Future Tense

In-Store Tracking Companies Try to Self-Regulate Privacy

Surveillance cameras are only one of many ways to track shoppers.

Photo by Miles Willis/Getty Images

For better or worse, we’re used to being tracked online. We’re sharing data—in that loose way where “sharing” means doing something that somehow adds another data point to a server somewhere—all the time. And retailers have been in the data-gathering game for a long time. The more they can collect about customers, the better they can advertise, tweak the environment, and convince you to buy things. When it comes to tracking shoppers, online stores like Amazon have an advantage, but physical businesses—like department stores and supermarkets—are trying to keep up. And in the process they’re amping up their customer surveillance.

Consider one of the companies, Euclid, that offers in-store tracking services. Euclid—a venture-backed startup that describes itself as “Google Analytics for the physical world”— uses small sensors installed in their client’s stores to track the signals from Wi-Fi enabled smartphones. Through this signal they collect the location of your phone in and around the store, your device’s unique MAC address, and the manufacturer code (Apple, Samsung, Motorola, etc.).

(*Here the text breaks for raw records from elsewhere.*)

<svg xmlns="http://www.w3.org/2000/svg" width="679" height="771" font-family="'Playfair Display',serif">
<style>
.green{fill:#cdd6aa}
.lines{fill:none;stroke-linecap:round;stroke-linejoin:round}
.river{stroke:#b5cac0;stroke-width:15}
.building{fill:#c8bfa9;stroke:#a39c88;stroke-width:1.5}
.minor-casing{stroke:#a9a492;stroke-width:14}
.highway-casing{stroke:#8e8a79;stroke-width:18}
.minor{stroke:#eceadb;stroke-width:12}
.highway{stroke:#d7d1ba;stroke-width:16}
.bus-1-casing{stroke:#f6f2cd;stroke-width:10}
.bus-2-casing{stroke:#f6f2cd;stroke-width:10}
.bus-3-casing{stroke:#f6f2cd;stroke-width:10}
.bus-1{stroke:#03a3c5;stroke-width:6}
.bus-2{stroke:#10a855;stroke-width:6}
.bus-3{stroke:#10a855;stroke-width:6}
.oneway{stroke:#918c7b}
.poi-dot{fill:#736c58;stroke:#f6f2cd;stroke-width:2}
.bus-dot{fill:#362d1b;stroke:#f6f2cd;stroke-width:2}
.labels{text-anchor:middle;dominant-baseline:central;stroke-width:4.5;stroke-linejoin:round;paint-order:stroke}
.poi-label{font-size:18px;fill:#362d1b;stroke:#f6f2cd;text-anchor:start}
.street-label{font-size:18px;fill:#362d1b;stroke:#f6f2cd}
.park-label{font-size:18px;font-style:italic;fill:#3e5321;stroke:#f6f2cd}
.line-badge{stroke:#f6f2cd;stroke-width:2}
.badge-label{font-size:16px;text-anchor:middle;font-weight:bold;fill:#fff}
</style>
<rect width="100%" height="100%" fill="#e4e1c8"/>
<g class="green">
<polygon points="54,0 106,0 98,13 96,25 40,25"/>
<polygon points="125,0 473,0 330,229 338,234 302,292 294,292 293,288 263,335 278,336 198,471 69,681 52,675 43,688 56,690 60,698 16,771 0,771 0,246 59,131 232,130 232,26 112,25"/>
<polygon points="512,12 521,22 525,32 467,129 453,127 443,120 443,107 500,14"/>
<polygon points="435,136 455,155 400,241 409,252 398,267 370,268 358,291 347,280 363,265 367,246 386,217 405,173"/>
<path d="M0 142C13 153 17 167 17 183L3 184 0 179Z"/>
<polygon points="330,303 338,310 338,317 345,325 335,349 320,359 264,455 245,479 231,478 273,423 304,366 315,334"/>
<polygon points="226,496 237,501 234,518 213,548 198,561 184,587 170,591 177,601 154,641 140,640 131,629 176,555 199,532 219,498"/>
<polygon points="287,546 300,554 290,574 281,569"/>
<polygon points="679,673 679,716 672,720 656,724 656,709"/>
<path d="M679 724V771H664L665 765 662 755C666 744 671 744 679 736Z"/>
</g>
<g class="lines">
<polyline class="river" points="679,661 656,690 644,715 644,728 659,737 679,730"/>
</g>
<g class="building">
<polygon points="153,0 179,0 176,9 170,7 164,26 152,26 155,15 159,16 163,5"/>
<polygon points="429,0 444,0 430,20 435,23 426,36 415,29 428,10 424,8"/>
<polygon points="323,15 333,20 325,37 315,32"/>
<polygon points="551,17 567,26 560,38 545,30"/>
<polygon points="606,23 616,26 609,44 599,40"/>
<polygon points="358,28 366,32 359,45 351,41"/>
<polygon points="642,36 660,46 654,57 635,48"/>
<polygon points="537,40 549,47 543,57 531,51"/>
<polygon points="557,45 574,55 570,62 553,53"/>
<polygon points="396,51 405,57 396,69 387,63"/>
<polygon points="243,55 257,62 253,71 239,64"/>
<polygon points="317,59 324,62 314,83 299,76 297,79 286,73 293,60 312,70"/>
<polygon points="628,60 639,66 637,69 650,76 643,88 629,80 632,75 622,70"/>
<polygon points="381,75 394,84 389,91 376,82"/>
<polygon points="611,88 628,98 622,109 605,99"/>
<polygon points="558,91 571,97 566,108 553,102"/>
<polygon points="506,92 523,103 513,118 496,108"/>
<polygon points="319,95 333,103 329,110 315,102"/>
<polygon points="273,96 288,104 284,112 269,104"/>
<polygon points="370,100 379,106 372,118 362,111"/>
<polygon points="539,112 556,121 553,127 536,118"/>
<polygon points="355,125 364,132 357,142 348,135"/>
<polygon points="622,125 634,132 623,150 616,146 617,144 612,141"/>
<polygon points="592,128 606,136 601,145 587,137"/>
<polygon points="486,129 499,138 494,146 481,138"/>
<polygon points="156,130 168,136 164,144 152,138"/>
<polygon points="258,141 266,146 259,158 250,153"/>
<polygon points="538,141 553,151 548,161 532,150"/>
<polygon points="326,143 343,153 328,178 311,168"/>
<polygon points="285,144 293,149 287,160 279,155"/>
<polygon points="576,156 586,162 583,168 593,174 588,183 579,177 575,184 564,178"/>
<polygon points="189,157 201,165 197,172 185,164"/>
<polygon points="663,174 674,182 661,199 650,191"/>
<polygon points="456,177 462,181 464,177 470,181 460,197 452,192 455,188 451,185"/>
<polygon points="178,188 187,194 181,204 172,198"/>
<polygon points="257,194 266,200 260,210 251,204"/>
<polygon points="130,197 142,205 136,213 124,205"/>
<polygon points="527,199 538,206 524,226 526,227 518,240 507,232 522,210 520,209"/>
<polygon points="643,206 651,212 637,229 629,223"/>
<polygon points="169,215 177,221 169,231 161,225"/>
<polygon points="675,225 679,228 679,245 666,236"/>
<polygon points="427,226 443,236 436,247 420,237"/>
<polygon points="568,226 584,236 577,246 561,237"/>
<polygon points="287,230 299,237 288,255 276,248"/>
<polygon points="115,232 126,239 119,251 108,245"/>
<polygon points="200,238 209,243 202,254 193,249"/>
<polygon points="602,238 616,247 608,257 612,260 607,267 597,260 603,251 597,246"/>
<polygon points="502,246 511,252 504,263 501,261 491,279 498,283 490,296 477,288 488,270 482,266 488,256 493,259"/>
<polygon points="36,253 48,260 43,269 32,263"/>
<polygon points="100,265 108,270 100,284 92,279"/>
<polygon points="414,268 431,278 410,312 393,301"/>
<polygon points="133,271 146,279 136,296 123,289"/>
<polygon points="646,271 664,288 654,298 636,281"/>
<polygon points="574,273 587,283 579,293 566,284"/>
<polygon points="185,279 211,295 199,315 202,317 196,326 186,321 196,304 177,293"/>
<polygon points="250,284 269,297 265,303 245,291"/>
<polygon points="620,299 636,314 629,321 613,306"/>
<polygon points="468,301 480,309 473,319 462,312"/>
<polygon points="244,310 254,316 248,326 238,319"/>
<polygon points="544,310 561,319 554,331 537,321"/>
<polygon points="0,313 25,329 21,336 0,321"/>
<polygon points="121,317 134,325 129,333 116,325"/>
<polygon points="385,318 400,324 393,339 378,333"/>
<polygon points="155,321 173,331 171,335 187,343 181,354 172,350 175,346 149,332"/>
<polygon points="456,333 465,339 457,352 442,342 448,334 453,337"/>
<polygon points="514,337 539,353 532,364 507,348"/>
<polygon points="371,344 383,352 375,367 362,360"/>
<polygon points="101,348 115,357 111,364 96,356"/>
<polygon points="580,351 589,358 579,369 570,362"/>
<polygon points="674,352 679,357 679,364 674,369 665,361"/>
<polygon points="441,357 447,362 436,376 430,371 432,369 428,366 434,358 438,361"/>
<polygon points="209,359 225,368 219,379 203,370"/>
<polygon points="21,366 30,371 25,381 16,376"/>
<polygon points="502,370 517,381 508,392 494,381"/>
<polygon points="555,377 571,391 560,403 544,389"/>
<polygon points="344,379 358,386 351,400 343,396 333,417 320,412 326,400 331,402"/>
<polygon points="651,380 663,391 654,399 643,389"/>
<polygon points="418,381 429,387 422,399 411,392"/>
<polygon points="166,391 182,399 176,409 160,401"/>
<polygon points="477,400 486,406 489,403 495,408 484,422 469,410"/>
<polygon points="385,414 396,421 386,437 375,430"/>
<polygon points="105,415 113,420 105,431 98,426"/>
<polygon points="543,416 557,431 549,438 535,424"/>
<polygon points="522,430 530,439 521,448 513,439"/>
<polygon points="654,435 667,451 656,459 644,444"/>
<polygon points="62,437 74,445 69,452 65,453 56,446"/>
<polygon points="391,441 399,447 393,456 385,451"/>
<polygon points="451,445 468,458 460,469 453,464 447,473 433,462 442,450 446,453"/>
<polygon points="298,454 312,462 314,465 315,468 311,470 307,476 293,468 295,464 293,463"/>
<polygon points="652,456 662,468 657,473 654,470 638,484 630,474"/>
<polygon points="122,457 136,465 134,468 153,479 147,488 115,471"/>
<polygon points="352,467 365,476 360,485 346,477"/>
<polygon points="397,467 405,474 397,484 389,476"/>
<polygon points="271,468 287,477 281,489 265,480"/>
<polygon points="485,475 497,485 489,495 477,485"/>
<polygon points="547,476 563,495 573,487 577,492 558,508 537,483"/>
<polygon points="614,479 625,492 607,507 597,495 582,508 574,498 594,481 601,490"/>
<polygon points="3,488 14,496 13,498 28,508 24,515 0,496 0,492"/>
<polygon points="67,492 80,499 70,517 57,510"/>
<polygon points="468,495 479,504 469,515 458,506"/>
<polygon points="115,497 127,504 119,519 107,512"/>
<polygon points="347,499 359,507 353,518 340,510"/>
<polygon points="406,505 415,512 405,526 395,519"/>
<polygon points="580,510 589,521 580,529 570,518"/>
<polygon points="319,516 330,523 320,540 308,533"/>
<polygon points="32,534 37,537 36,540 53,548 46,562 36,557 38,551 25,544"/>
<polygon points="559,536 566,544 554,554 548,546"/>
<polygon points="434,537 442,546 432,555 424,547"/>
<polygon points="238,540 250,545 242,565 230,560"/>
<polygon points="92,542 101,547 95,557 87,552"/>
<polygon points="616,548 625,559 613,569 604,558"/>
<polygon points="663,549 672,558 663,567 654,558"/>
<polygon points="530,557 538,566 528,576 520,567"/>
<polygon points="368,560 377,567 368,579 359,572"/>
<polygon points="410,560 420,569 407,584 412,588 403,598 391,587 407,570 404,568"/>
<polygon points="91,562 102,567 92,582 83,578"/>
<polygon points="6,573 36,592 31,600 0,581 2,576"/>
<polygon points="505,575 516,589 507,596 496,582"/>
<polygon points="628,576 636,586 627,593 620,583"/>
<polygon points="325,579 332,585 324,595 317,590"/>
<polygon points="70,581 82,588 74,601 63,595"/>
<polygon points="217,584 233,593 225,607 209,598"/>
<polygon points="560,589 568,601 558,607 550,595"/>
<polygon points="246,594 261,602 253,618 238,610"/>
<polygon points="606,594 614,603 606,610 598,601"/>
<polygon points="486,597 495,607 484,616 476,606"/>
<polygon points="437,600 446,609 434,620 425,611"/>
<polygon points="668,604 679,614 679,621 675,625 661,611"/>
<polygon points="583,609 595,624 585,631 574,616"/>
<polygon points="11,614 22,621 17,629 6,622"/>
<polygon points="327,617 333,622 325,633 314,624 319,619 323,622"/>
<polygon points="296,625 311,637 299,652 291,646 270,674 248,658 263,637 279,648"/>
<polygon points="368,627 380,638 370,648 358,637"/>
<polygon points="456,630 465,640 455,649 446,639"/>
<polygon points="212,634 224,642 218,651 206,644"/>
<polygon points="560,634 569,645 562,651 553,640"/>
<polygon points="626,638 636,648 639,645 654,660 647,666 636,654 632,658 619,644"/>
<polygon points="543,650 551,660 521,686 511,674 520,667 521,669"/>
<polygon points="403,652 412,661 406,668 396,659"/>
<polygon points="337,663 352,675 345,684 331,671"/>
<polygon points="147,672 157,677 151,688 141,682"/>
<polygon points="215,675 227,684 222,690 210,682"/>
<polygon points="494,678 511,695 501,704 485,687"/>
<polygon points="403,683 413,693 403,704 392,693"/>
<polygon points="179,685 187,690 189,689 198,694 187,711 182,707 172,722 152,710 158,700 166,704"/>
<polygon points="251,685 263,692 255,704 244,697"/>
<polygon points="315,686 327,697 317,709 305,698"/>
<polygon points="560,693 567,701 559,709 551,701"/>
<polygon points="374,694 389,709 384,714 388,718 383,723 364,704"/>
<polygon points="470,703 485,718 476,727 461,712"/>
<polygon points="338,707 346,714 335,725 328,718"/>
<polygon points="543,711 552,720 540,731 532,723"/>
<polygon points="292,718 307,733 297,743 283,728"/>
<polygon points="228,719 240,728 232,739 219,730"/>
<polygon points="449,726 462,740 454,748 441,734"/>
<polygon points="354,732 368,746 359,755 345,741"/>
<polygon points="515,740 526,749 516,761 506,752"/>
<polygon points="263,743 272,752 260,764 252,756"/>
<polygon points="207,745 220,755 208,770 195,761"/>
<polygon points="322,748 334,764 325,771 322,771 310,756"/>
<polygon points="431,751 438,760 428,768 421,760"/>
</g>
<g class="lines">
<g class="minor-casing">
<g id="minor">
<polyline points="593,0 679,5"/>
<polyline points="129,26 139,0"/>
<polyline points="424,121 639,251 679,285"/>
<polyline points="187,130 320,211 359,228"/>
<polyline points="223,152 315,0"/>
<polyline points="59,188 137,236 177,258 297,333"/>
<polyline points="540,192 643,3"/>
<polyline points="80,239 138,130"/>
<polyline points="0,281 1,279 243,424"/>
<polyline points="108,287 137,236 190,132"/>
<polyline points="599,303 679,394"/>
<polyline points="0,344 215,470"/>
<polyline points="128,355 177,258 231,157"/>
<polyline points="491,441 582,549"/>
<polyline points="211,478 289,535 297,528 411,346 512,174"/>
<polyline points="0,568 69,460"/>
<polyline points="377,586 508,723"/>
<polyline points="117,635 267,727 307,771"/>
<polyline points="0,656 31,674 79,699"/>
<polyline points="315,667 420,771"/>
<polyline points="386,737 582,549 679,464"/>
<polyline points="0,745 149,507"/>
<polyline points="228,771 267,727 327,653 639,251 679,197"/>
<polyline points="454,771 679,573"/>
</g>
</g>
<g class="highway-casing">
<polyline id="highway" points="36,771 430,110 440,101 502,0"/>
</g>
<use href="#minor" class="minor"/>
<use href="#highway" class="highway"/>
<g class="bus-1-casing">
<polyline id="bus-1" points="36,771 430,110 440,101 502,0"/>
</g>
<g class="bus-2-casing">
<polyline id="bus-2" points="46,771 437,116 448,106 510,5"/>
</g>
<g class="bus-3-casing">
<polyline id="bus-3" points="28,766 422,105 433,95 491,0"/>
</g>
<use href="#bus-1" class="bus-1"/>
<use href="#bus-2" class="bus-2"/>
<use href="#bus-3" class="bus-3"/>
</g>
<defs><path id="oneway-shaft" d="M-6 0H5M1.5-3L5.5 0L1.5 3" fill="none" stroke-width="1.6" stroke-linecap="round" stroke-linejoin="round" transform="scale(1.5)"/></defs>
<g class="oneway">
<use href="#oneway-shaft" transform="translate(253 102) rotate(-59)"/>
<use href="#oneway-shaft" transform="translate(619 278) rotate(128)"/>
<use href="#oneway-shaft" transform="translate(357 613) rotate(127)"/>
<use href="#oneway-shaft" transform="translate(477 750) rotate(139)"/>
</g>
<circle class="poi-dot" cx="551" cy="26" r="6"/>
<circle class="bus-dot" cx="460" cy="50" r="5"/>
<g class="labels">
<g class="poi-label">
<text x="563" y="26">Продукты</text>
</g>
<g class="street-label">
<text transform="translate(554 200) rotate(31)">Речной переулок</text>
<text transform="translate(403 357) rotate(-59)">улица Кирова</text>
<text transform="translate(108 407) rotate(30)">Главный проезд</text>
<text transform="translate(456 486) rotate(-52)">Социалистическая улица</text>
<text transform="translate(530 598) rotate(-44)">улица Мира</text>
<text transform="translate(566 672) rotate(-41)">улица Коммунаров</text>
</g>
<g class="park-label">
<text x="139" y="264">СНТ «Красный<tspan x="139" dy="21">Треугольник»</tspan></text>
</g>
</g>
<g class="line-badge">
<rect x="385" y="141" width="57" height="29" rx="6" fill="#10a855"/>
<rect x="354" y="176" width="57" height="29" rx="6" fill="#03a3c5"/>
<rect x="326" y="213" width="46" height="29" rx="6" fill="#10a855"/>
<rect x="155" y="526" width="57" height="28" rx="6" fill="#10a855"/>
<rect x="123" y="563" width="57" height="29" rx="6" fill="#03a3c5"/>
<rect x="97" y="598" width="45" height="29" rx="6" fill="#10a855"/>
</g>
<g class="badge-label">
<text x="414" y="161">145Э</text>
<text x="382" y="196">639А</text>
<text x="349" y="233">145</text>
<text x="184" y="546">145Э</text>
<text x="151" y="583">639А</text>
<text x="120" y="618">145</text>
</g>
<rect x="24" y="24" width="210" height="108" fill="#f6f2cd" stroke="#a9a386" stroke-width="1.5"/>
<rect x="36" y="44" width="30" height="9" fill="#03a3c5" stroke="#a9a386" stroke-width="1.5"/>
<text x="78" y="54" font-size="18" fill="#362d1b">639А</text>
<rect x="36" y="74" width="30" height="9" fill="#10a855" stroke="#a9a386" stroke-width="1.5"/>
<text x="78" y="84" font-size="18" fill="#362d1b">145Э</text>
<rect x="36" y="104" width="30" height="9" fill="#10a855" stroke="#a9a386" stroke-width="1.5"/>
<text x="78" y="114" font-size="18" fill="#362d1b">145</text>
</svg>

They then use the data to provide reports to clients containing information based on a variety of metrics: “capture rate” (how successful window displays are at pulling people into the store); number of customers inside the store; customer visit duration and frequency; customer location within the store; people who walk by the store without coming in; and the amount of foot traffic around the store. As Megan Garber at the Atlantic explains, physical retailers might also know much more about you—including personal info like age, gender, and mood—by using different services and surveillance technologies. “Through video of your movements through the store, and images of your facial expressions as you do that moving, and facial recognition software that analyzes those expressions, stores are attempting to recreate in the physical world the paths of digital breadcrumbs customers leave as they explore websites,” she writes.

And one firm, NEC IT Solutions, is using facial recognition tools to help salespeople in upscale stores spot celebrities and other VIPs if they walk through the door. That way the rich and famous are never mistreated.

Euclid is only one among many companies that offer tracking and analytics to brick-and-mortar stores that are trying to keep up with and surpass their digital competitors. These companies have had to deal with some criticism from concerned shoppers. Last May, for instance, the department store Nordstrom canceled their use of Euclid after receiving negative feedback triggered by signs the store installed alerting people to the tracking.

Several of these in-store tracking companies are trying to head off complaints and legal troubles by creating a set of “best practices.” To accomplish this they announced—in a joint statement released last Tuesday—that they would be working with the Future of Privacy Forum, a research and advocacy group. The goal is to ensure that the technologies are “subject to privacy controls and are used responsibly to improve the consumer shopping experience.”

The Future of Privacy Forum is primarily underwritten by corporate money, much of which originates from the tech sector—Facebook and Google are listed. Companies that use in-store tracking services, such as Nordstrom and other big box department stores, are also supporters. Euclid, too, is a donor. FPF is, in a way, attempting to occupy a hybrid space between independent advocacy and industry groups. Jules Polonetsky, director of FPF, told me that they “are often more optimistic about the positive values of smart data use than some [advocacy groups] who may be more skeptical of industry promises.” However, Polonetsky says that FPF champions some positions, like Do Not Track, that many of their donors do not agree with. So, it’s easy to see why the in-store trackers would choose to work with a sympathetic, but credible, group like FPF as their go-to source for privacy consulting

But can this type of self-regulation actually protect consumer privacy and make our personal data secure? History suggests that we should be skeptical. The title of a 2005 report from the Electronic Privacy Information Center says it all: “Privacy Self Regulation: A Decade of Disappointment.” An FTC report from last year also pointed out the numerous failings of privacy self-regulation.

“Self-regulation in its purest form is a recipe for disaster. There are simply too many incentives to violate privacy interests and too little transparency to know what’s going on,” says Woodrow Hartzog, a privacy lawyer at Samford University and affiliate scholar with Stanford’s Center for Internet and Society. Perhaps FPF and the tracking companies will do a great job of drafting up a best practices document. However, Hartzog believes robust privacy protections will require a “patchwork of regulation, [consumer] education, and organizational responsibility.” In the mean time, going out to shop might not be all that private of an activity, even if you do stick to cash.